» EXERCISE AIM
Your task is to count the lines of the records that contain "Бренд". Answer with the number and nothing else.

****

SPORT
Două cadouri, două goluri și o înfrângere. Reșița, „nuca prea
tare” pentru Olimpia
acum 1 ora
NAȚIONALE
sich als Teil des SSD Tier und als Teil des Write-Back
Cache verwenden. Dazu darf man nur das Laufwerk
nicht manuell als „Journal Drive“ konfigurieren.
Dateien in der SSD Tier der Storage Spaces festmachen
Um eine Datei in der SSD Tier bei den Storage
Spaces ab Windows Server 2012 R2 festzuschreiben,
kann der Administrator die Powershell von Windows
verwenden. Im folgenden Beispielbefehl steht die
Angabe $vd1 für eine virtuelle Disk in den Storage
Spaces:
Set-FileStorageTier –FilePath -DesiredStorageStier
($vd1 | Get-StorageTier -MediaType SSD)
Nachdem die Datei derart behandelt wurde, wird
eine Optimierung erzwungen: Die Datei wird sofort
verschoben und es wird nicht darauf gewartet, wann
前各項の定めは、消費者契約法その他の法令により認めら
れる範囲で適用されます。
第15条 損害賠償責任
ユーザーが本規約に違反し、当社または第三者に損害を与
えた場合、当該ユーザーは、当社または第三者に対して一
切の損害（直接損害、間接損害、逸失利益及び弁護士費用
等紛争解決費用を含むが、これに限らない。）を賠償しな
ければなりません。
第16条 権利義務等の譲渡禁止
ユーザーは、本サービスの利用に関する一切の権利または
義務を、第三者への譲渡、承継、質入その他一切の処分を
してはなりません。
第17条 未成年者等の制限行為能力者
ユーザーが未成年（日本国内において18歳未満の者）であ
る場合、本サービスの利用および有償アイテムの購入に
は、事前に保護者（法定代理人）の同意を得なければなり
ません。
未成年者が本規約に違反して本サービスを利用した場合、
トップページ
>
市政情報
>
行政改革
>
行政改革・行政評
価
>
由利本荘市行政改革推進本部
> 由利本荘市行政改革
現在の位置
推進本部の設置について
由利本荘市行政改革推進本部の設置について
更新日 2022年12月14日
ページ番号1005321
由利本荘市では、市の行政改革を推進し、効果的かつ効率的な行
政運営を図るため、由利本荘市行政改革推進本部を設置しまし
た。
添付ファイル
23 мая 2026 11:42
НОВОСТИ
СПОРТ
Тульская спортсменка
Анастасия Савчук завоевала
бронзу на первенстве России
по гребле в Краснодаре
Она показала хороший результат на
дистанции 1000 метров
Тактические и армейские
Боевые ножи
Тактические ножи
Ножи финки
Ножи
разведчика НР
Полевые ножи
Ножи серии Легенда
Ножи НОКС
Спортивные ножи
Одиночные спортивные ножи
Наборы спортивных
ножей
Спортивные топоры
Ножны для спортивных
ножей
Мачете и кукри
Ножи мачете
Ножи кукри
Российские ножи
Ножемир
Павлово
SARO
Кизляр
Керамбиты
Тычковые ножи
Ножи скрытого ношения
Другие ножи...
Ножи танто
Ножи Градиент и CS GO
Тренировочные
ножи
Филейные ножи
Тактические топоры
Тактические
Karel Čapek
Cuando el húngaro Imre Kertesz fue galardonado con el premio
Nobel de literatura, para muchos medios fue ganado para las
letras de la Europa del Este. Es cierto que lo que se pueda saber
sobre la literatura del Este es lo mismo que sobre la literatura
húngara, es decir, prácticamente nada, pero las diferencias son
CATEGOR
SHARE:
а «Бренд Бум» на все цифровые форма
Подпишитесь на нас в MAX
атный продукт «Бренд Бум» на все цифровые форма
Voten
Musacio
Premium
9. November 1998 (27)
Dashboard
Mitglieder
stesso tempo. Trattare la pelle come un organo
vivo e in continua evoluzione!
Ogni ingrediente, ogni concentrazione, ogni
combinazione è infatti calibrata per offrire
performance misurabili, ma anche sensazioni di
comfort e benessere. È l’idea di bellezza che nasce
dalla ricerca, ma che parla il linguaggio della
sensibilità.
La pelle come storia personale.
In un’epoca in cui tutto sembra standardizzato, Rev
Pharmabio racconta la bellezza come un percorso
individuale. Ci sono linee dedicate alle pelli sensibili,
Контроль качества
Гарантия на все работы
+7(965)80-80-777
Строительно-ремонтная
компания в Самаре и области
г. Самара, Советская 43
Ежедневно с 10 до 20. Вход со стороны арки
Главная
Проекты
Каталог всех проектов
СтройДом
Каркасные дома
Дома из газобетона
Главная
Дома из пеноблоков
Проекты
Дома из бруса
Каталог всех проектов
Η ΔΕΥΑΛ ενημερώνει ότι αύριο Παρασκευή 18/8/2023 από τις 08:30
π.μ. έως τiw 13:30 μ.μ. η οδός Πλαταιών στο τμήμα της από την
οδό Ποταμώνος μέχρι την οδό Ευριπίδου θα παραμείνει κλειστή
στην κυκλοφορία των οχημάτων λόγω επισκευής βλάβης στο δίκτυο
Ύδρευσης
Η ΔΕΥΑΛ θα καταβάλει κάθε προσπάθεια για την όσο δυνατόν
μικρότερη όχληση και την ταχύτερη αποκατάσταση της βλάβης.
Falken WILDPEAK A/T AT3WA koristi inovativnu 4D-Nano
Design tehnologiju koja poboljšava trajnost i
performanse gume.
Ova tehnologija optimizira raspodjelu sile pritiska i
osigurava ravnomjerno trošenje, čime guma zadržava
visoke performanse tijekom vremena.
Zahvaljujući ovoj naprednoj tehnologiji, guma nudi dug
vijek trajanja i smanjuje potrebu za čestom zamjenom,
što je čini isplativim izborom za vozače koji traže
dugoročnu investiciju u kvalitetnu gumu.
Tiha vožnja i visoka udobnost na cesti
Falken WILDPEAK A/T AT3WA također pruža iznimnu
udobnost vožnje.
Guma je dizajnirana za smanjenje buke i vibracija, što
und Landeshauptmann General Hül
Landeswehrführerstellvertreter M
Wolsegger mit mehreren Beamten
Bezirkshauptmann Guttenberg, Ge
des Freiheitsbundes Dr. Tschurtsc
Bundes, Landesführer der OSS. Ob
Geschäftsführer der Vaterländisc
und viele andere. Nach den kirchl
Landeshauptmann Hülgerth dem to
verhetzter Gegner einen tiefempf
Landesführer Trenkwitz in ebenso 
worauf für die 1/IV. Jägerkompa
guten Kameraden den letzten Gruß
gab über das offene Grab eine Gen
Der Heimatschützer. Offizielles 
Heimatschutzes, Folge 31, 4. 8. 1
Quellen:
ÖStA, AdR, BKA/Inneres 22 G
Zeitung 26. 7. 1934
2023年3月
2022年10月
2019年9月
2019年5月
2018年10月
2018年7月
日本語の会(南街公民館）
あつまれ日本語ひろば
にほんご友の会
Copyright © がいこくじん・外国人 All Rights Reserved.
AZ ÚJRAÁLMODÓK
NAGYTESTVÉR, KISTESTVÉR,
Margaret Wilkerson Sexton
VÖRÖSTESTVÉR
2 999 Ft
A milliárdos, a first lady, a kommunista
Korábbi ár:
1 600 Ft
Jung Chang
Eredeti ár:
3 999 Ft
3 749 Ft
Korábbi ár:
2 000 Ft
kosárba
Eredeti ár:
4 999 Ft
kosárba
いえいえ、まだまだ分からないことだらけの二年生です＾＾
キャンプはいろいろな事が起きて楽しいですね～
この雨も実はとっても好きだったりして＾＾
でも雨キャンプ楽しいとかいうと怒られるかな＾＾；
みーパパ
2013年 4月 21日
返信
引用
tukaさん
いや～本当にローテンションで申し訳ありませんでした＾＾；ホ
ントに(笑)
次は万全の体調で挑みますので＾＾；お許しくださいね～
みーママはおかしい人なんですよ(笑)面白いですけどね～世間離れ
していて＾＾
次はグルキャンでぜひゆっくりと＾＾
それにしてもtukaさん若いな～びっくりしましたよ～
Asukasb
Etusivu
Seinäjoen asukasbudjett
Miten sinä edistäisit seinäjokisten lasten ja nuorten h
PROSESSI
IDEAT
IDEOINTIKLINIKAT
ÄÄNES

****

» SOLUTION TO THIS TASK
2